Task goal: Would you count how many lines of the entries below include the word "inspecciones"? Give nothing but the number.

************

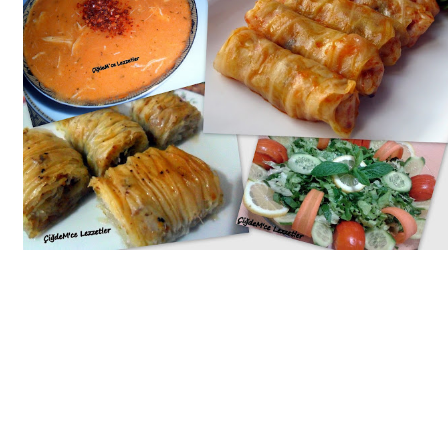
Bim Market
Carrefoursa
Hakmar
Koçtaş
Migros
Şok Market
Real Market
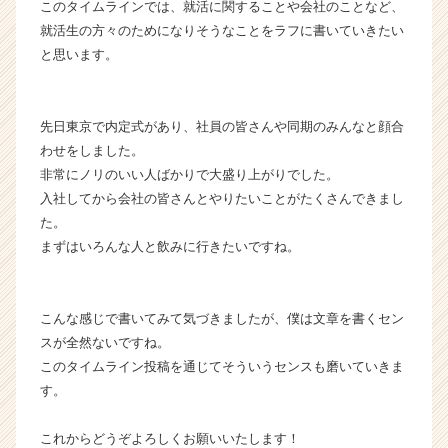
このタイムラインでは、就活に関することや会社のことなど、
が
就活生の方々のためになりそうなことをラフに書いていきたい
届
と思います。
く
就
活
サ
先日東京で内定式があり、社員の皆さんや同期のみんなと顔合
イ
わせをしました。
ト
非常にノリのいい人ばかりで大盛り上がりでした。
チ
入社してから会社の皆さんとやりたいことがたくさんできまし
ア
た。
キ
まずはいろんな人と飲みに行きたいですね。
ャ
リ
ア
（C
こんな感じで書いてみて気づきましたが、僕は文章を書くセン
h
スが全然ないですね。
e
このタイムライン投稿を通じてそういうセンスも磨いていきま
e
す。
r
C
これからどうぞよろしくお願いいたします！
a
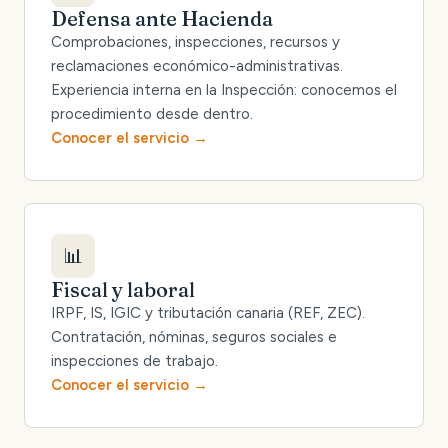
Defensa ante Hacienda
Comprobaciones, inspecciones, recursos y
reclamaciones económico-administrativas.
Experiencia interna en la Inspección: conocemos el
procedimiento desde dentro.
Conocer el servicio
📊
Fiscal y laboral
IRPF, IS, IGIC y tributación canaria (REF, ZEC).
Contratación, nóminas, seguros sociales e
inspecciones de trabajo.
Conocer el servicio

************

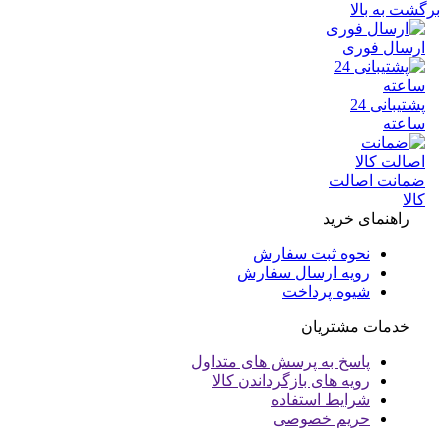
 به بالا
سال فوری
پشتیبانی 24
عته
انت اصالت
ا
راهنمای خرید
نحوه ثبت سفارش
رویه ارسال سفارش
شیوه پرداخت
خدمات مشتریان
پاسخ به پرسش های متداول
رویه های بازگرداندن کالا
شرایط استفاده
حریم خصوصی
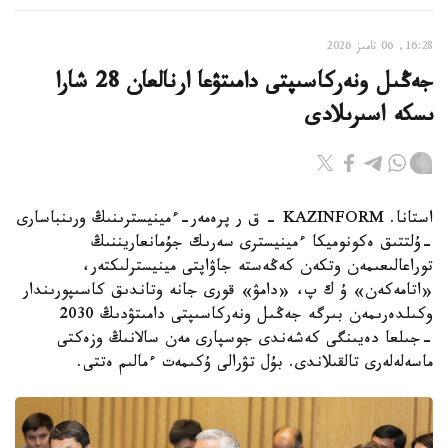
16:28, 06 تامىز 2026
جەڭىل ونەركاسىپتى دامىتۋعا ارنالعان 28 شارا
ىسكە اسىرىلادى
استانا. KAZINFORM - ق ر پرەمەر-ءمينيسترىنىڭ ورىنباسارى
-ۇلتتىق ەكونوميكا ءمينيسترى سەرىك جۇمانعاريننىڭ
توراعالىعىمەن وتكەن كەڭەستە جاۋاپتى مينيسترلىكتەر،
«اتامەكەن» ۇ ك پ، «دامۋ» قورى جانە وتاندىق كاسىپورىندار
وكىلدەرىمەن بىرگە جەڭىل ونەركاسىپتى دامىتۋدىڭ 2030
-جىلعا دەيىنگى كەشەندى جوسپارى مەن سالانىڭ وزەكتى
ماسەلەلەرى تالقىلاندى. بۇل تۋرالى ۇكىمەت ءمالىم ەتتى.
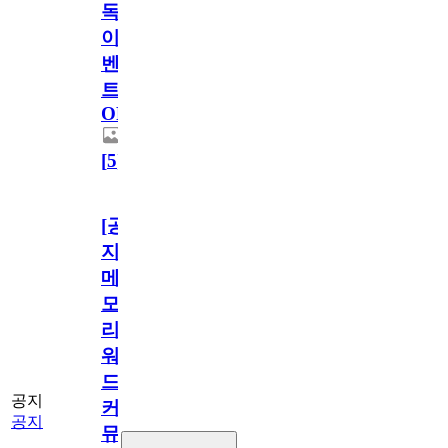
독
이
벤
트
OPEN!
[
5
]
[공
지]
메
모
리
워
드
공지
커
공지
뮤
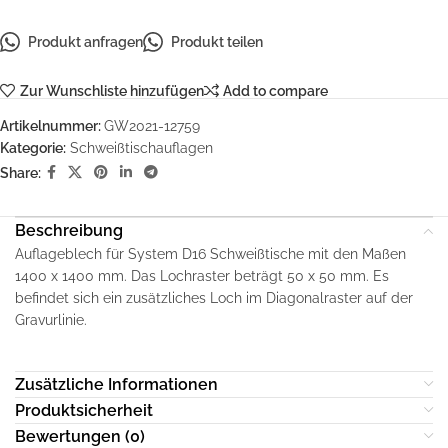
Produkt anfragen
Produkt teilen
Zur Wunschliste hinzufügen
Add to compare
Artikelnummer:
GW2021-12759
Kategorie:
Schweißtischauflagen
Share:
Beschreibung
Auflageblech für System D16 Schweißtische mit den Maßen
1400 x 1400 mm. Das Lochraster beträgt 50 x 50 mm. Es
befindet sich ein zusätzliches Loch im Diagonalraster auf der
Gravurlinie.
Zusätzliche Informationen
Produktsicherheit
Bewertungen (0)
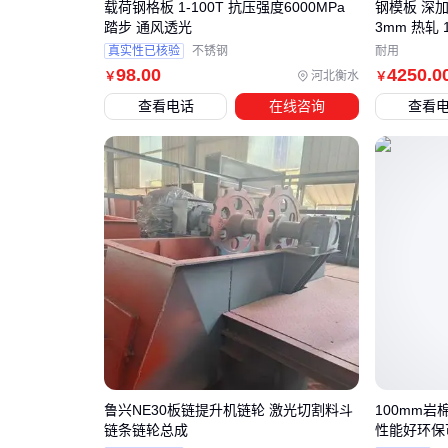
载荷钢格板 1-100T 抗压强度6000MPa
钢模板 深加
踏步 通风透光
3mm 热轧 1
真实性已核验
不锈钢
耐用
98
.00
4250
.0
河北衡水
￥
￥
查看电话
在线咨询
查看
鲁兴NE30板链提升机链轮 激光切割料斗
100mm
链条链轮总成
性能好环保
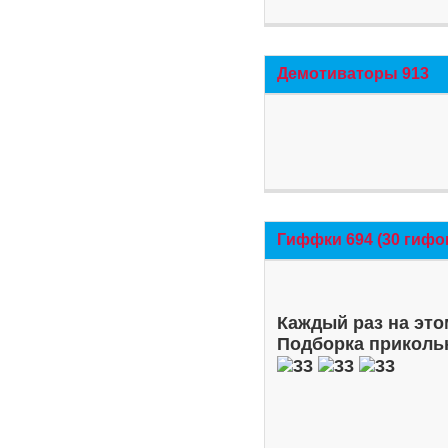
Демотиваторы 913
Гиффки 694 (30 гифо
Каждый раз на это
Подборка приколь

************

Task result: 2